Personally, I wanted to save money for souvenirs, so I grabbed a leaflet in Spanish (and another in English) to be able to tour around the cathedral with my mother, cousin and best friend without having to pay any additional costs.

One of the first things that you will see will be the church's nave, where you can see the enormous and beautiful stained-glass windows. Due to the fact that the cathedral was rebuilt during the Victorian Era, part of the nave's architectural style still has Victorian pastiches.

If you pay close attention, you will be able to find Strongbow's tomb, which is arguably one of the most important things in the church. This man arrived in Ireland and spearheaded the Anglo Norman involvement in the country's history.

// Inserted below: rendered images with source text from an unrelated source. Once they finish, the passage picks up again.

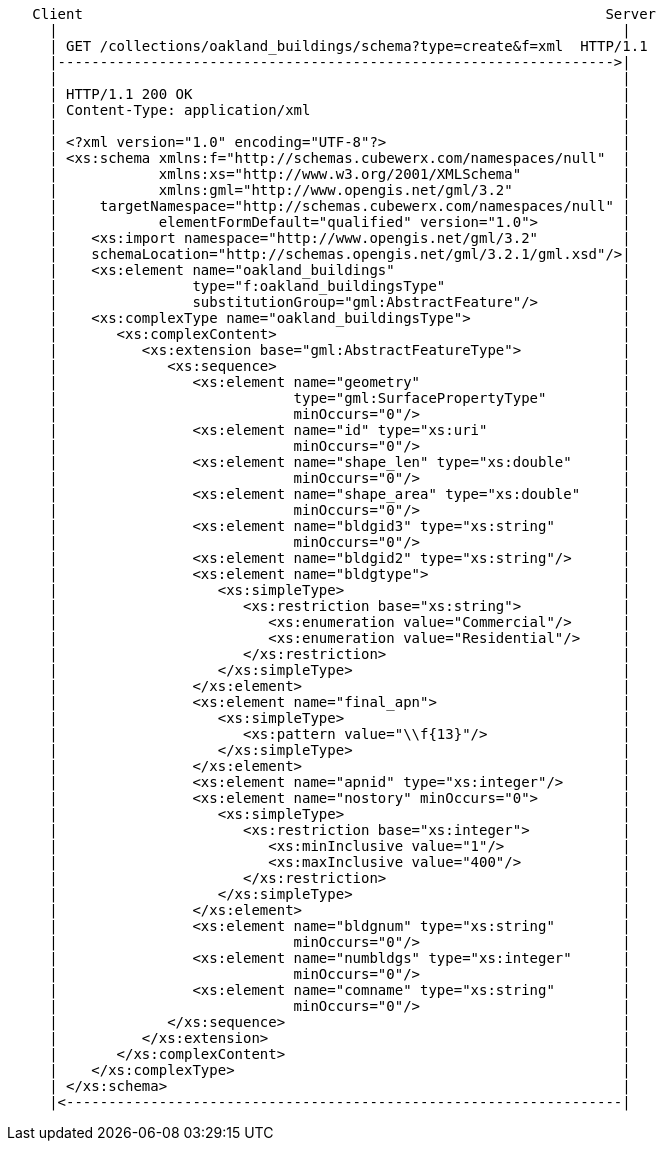 ....
   Client                                                              Server
     |                                                                   |
     | GET /collections/oakland_buildings/schema?type=create&f=xml  HTTP/1.1
     |------------------------------------------------------------------>|
     |                                                                   |
     | HTTP/1.1 200 OK                                                   | 
     | Content-Type: application/xml                                     |    
     |                                                                   |
     | <?xml version="1.0" encoding="UTF-8"?>                            |
     | <xs:schema xmlns:f="http://schemas.cubewerx.com/namespaces/null"  |
     |            xmlns:xs="http://www.w3.org/2001/XMLSchema"            |
     |            xmlns:gml="http://www.opengis.net/gml/3.2"             |
     |     targetNamespace="http://schemas.cubewerx.com/namespaces/null" |
     |            elementFormDefault="qualified" version="1.0">          |
     |    <xs:import namespace="http://www.opengis.net/gml/3.2"          |
     |    schemaLocation="http://schemas.opengis.net/gml/3.2.1/gml.xsd"/>|
     |    <xs:element name="oakland_buildings"                           |
     |                type="f:oakland_buildingsType"                     |
     |                substitutionGroup="gml:AbstractFeature"/>          |
     |    <xs:complexType name="oakland_buildingsType">                  |
     |       <xs:complexContent>                                         |
     |          <xs:extension base="gml:AbstractFeatureType">            |
     |             <xs:sequence>                                         |
     |                <xs:element name="geometry"                        |
     |                            type="gml:SurfacePropertyType"         |
     |                            minOccurs="0"/>                        |
     |                <xs:element name="id" type="xs:uri"                |
     |                            minOccurs="0"/>                        |
     |                <xs:element name="shape_len" type="xs:double"      |
     |                            minOccurs="0"/>                        |
     |                <xs:element name="shape_area" type="xs:double"     |
     |                            minOccurs="0"/>                        |
     |                <xs:element name="bldgid3" type="xs:string"        |
     |                            minOccurs="0"/>                        |
     |                <xs:element name="bldgid2" type="xs:string"/>      |
     |                <xs:element name="bldgtype">                       |     
     |                   <xs:simpleType>                                 |    
     |                      <xs:restriction base="xs:string">            |   
     |                         <xs:enumeration value="Commercial"/>      |  
     |                         <xs:enumeration value="Residential"/>     | 
     |                      </xs:restriction>                            |
     |                   </xs:simpleType>                                |
     |                </xs:element>                                      |
     |                <xs:element name="final_apn">                      |
     |                   <xs:simpleType>                                 |
     |                      <xs:pattern value="\\f{13}"/>                |
     |                   </xs:simpleType>                                |
     |                </xs:element>                                      |
     |                <xs:element name="apnid" type="xs:integer"/>       |
     |                <xs:element name="nostory" minOccurs="0">          |     
     |                   <xs:simpleType>                                 |    
     |                      <xs:restriction base="xs:integer">           |   
     |                         <xs:minInclusive value="1"/>              |  
     |                         <xs:maxInclusive value="400"/>            |   
     |                      </xs:restriction>                            |
     |                   </xs:simpleType>                                |
     |                </xs:element>                                      |
     |                <xs:element name="bldgnum" type="xs:string"        |
     |                            minOccurs="0"/>                        |
     |                <xs:element name="numbldgs" type="xs:integer"      |
     |                            minOccurs="0"/>                        |
     |                <xs:element name="comname" type="xs:string"        |
     |                            minOccurs="0"/>                        |
     |             </xs:sequence>                                        |
     |          </xs:extension>                                          |
     |       </xs:complexContent>                                        |
     |    </xs:complexType>                                              |
     | </xs:schema>                                                      |
     |<------------------------------------------------------------------|
....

My favourite attraction: the crypt

After admiring the architecture, the candles and the altar for a short while, we decided to go down to the crypt. You feel a bit colder when you descend thanks to the little natural light and stone walls. This is one of the largest crypts in both the United Kingdom and Ireland.

The mummified cat and mouse at Christ Church Cathedral

(The Treasury, as they typically call it. )

The first things that you will see are the costumes that they used in the television series, The Tudors. It has been said that several episodes have been filmed across Ireland and within the church itself. The part where the nave is situated has been used for both weddings and christenings, whereas the crypt has been used for funeral services and to simulate the bottom of the Tower of London.

The mummified cat and mouse at Christ Church Cathedral

(The original costumes from the television series, The Tudors. )

You will also be able to find many statues and tabernacles with candles and antiques used in the cathedral in the past. There are also some extremely old history books.

Tom & Jerry with a tragic ending

All of these things are clearly interesting, but nowhere near as much as "The Cat and the Mouse", which may be the most insignificant and least important thing in terms of history, but it's definitely the most entertaining. I personally like to refer to them as Tom and Jerry in honour of the children's cartoon, where the cat, Tom, spent his life trying to catch the mouse, Jerry. In this case, the mouse got into the tube of an organ and the cat tried to trap it inside, but it was, in fact, the cat that got trapped in the process. Neither of the two could get out and both ended up getting trapped in the 1860s, staying there until they were mummified.

The mummified cat and mouse at Christ Church Cathedral

(The mummified cat and mouse - at least they were preserved perfectly. )

There is a passage by the famous Irish writer, James Joyce, where he talks about famous people: "... as stuck as that cat to that mouse in that tube of that Christchurch organ".

If you get really close to it, you will be able to see the expression of fear on its face: the mouse feared that he wouldn't be able to escape and would be trapped, while the cat would seem to know that it has been trapped forever.

Without a shadow of a doubt, you must go down to the church's crypt because it wasn't open to the general public in the past, having only just done so recently.

Take home a nice Connemara marble souvenir

The mummified cat and mouse at Christ Church Cathedral

(The items on offer at the gift shop. )

In the crypt, you will be able to find a gift shop with a really wide variety of products, especially jewellery with Celtic decoration or shamrocks; you can find items like rings, necklaces and earrings. I think a really nice gift idea would be to buy jewellery decorated with the Connemara marble. It could be said that this is the national Irish stone because it's extracted from the quarries in County Galway, and its colour is a pale green with white marks. My mother bought me a Claddagh ring necklace, with the heart made of Connemara marble; I could honestly say that it's the best gift that I've received up to now.

The mummified cat and mouse at Christ Church Cathedral

(Some examples of the jewellery that you will be able to find in the gift shop. )

There are lots of other things to choose from that are not necessarily jewellery: religious items, tablecloths, keyrings, dolls, and magnets, amongst other things. If you are Catholic, don't hesitate in taking home one of the beautiful crosses that they sell or some embroidery with a prayer written on it - they are something special.